▶ **Exercise**
Return all of the entries exactly, but do not include the pictures.

[Saved data entries]

○ ○ ○ ○

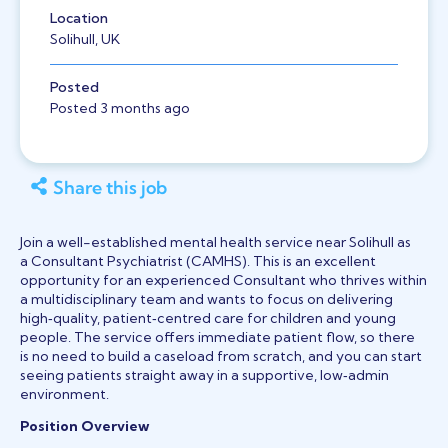
Location
Solihull, UK
Posted
Posted 3 months ago
Share this job
Join a well-established mental health service near Solihull as
a Consultant Psychiatrist (CAMHS). This is an excellent
opportunity for an experienced Consultant who thrives within
a multidisciplinary team and wants to focus on delivering
high‑quality, patient‑centred care for children and young
people. The service offers immediate patient flow, so there
is no need to build a caseload from scratch, and you can start
seeing patients straight away in a supportive, low‑admin
environment.
Position Overview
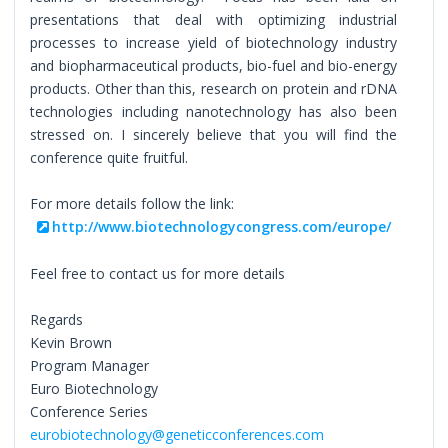
presentations that deal with optimizing industrial
processes to increase yield of biotechnology industry
and biopharmaceutical products, bio-fuel and bio-energy
products. Other than this, research on protein and rDNA
technologies including nanotechnology has also been
stressed on. I sincerely believe that you will find the
conference quite fruitful.
For more details follow the link:
http://www.biotechnologycongress.com/europe/
Feel free to contact us for more details
Regards
Kevin Brown
Program Manager
Euro Biotechnology
Conference Series
eurobiotechnology@geneticconferences.com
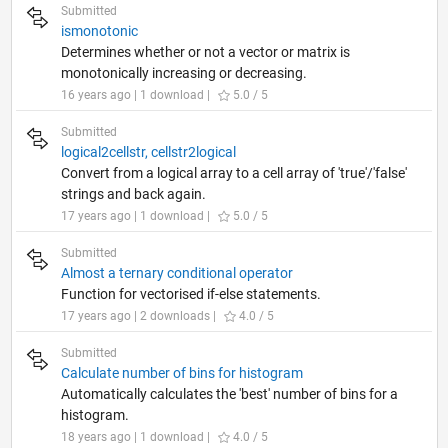
Submitted
ismonotonic
Determines whether or not a vector or matrix is
monotonically increasing or decreasing.
16 years ago | 1 download |
5.0 / 5
Submitted
logical2cellstr, cellstr2logical
Convert from a logical array to a cell array of 'true'/'false'
strings and back again.
17 years ago | 1 download |
5.0 / 5
Submitted
Almost a ternary conditional operator
Function for vectorised if-else statements.
17 years ago | 2 downloads |
4.0 / 5
Submitted
Calculate number of bins for histogram
Automatically calculates the 'best' number of bins for a
histogram.
18 years ago | 1 download |
4.0 / 5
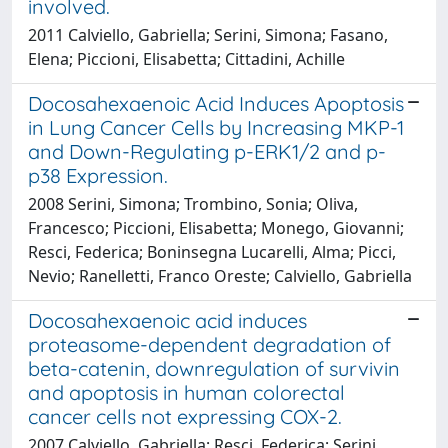
involved.
2011 Calviello, Gabriella; Serini, Simona; Fasano,
Elena; Piccioni, Elisabetta; Cittadini, Achille
Docosahexaenoic Acid Induces Apoptosis
in Lung Cancer Cells by Increasing MKP-1
and Down-Regulating p-ERK1/2 and p-
p38 Expression.
2008 Serini, Simona; Trombino, Sonia; Oliva,
Francesco; Piccioni, Elisabetta; Monego, Giovanni;
Resci, Federica; Boninsegna Lucarelli, Alma; Picci,
Nevio; Ranelletti, Franco Oreste; Calviello, Gabriella
Docosahexaenoic acid induces
proteasome-dependent degradation of
beta-catenin, downregulation of survivin
and apoptosis in human colorectal
cancer cells not expressing COX-2.
2007 Calviello, Gabriella; Resci, Federica; Serini,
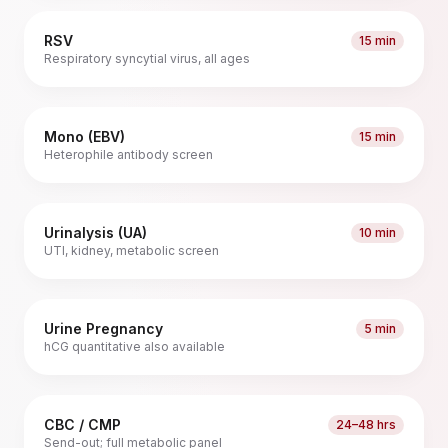
RSV
15 min
Respiratory syncytial virus, all ages
Mono (EBV)
15 min
Heterophile antibody screen
Urinalysis (UA)
10 min
UTI, kidney, metabolic screen
Urine Pregnancy
5 min
hCG quantitative also available
CBC / CMP
24–48 hrs
Send-out; full metabolic panel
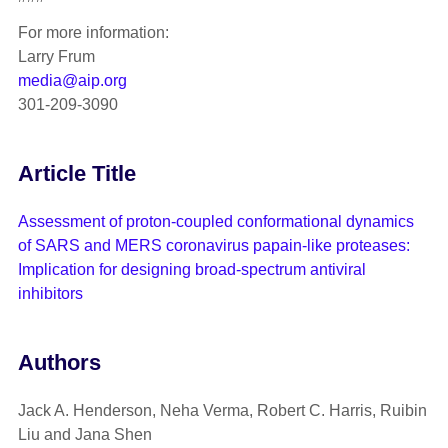
For more information:
Larry Frum
media@aip.org
301-209-3090
Article Title
Assessment of proton-coupled conformational dynamics
of SARS and MERS coronavirus papain-like proteases:
Implication for designing broad-spectrum antiviral
inhibitors
Authors
Jack A. Henderson, Neha Verma, Robert C. Harris, Ruibin
Liu and Jana Shen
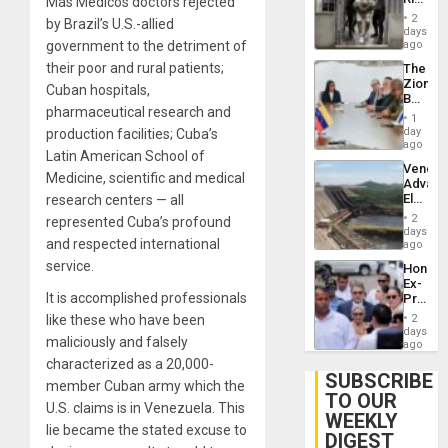
Más Médicos doctors rejected
Plunde
in El
of
2
by Brazil’s U.S.-allied
Salvad
days
Venezu
government to the detriment of
ago
their poor and rural patients;
The
Zionist
Cuban hospitals,
Beach
pharmaceutical research and
in
1
Venezu
day
production facilities; Cuba’s
ago
Latin American School of
Venezu
Medicine, scientific and medical
Advan
Electric
research centers — all
Recove
2
represented Cuba’s profound
While
days
and respected international
US
ago
‘Inspec
service.
Hondur
Guri
Ex-
Dam
It is accomplished professionals
Presid
Juan
like these who have been
2
Orland
days
maliciously and falsely
Hernán
ago
to
characterized as a 20,000-
Face
SUBSCRIBE
member Cuban army which the
Trial
TO OUR
for
U.S. claims is in Venezuela. This
WEEKLY
Fraud
lie became the stated excuse to
and
DIGEST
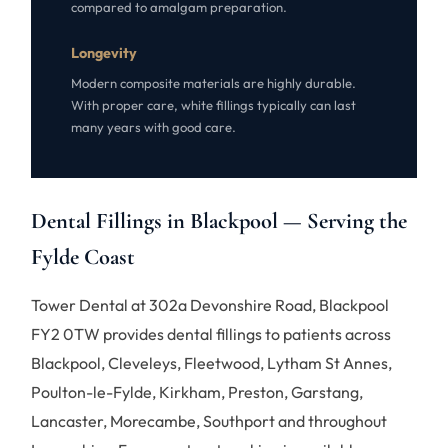
compared to amalgam preparation.
Longevity
Modern composite materials are highly durable.
With proper care, white fillings typically can last
many years with good care.
Dental Fillings in Blackpool — Serving the
Fylde Coast
Tower Dental at 302a Devonshire Road, Blackpool
FY2 0TW provides dental fillings to patients across
Blackpool, Cleveleys, Fleetwood, Lytham St Annes,
Poulton-le-Fylde, Kirkham, Preston, Garstang,
Lancaster, Morecambe, Southport and throughout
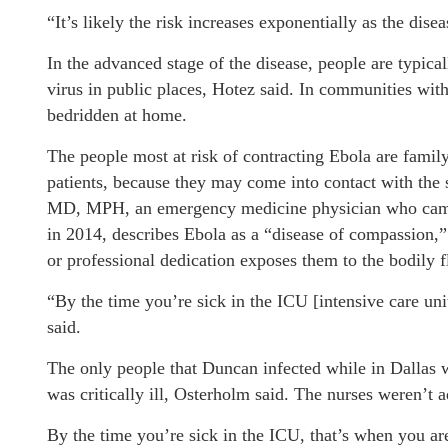
“It’s likely the risk increases exponentially as the dise
In the advanced stage of the disease, people are typica
virus in public places, Hotez said. In communities wit
bedridden at home.
The people most at risk of contracting Ebola are famil
patients, because they may come into contact with the 
MD, MPH, an emergency medicine physician who came d
in 2014, describes Ebola as a “disease of compassion,”
or professional dedication exposes them to the bodily f
“By the time you’re sick in the ICU [intensive care un
said.
The only people that Duncan infected while in Dallas 
was critically ill, Osterholm said. The nurses weren’t 
By the time you’re sick in the ICU, that’s when you a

○ ○ ○ ○

▶ **Response to the exercise**
Location
Solihull, UK
Posted
Posted 3 months ago
Share this job
Join a well-established mental health service near Solihull as
a Consultant Psychiatrist (CAMHS). This is an excellent
opportunity for an experienced Consultant who thrives within
a multidisciplinary team and wants to focus on delivering
high‑quality, patient‑centred care for children and young
people. The service offers immediate patient flow, so there
is no need to build a caseload from scratch, and you can start
seeing patients straight away in a supportive, low‑admin
environment.
Position Overview
presentations that deal with optimizing industrial
processes to increase yield of biotechnology industry
and biopharmaceutical products, bio-fuel and bio-energy
products. Other than this, research on protein and rDNA
technologies including nanotechnology has also been
stressed on. I sincerely believe that you will find the
conference quite fruitful.
For more details follow the link:
http://www.biotechnologycongress.com/europe/
Feel free to contact us for more details
Regards
Kevin Brown
Program Manager
Euro Biotechnology
Conference Series
eurobiotechnology@geneticconferences.com
Submitted
ismonotonic
Determines whether or not a vector or matrix is
monotonically increasing or decreasing.
16 years ago | 1 download |
5.0 / 5
Submitted
logical2cellstr, cellstr2logical
Convert from a logical array to a cell array of 'true'/'false'
strings and back again.
17 years ago | 1 download |
5.0 / 5
Submitted
Almost a ternary conditional operator
Function for vectorised if-else statements.
17 years ago | 2 downloads |
4.0 / 5
Submitted
Calculate number of bins for histogram
Automatically calculates the 'best' number of bins for a
histogram.
18 years ago | 1 download |
4.0 / 5
involved.
2011 Calviello, Gabriella; Serini, Simona; Fasano,
Elena; Piccioni, Elisabetta; Cittadini, Achille
Docosahexaenoic Acid Induces Apoptosis
in Lung Cancer Cells by Increasing MKP-1
and Down-Regulating p-ERK1/2 and p-
p38 Expression.
2008 Serini, Simona; Trombino, Sonia; Oliva,
Francesco; Piccioni, Elisabetta; Monego, Giovanni;
Resci, Federica; Boninsegna Lucarelli, Alma; Picci,
Nevio; Ranelletti, Franco Oreste; Calviello, Gabriella
Docosahexaenoic acid induces
proteasome-dependent degradation of
beta-catenin, downregulation of survivin
and apoptosis in human colorectal
cancer cells not expressing COX-2.
2007 Calviello, Gabriella; Resci, Federica; Serini,
RSV
15 min
Respiratory syncytial virus, all ages
Mono (EBV)
15 min
Heterophile antibody screen
Urinalysis (UA)
10 min
UTI, kidney, metabolic screen
Urine Pregnancy
5 min
hCG quantitative also available
CBC / CMP
24–48 hrs
Send-out; full metabolic panel
For more information:
Larry Frum
media@aip.org
301-209-3090
Article Title
Assessment of proton-coupled conformational dynamics
of SARS and MERS coronavirus papain-like proteases:
Implication for designing broad-spectrum antiviral
inhibitors
Authors
Jack A. Henderson, Neha Verma, Robert C. Harris, Ruibin
Liu and Jana Shen
Más Médicos doctors rejected
Plunde
in El
of
2
by Brazil’s U.S.-allied
Salvad
days
Venezu
government to the detriment of
ago
their poor and rural patients;
The
Zionist
Cuban hospitals,
Beach
pharmaceutical research and
in
1
Venezu
day
production facilities; Cuba’s
ago
Latin American School of
Venezu
Medicine, scientific and medical
Advan
Electric
research centers — all
Recove
2
represented Cuba’s profound
While
days
and respected international
US
ago
‘Inspec
service.
Hondur
Guri
Ex-
Dam
It is accomplished professionals
Presid
Juan
like these who have been
2
Orland
days
maliciously and falsely
Hernán
ago
to
characterized as a 20,000-
Face
SUBSCRIBE
member Cuban army which the
Trial
TO OUR
for
U.S. claims is in Venezuela. This
WEEKLY
Fraud
lie became the stated excuse to
and
DIGEST
compared to amalgam preparation.
Longevity
Modern composite materials are highly durable.
With proper care, white fillings typically can last
many years with good care.
Dental Fillings in Blackpool — Serving the
Fylde Coast
Tower Dental at 302a Devonshire Road, Blackpool
FY2 0TW provides dental fillings to patients across
Blackpool, Cleveleys, Fleetwood, Lytham St Annes,
Poulton-le-Fylde, Kirkham, Preston, Garstang,
Lancaster, Morecambe, Southport and throughout
“It’s likely the risk increases exponentially as the dise
In the advanced stage of the disease, people are typica
virus in public places, Hotez said. In communities wit
bedridden at home.
The people most at risk of contracting Ebola are famil
patients, because they may come into contact with the 
MD, MPH, an emergency medicine physician who came d
in 2014, describes Ebola as a “disease of compassion,”
or professional dedication exposes them to the bodily f
“By the time you’re sick in the ICU [intensive care un
said.
The only people that Duncan infected while in Dallas 
was critically ill, Osterholm said. The nurses weren’t 
By the time you’re sick in the ICU, that’s when you a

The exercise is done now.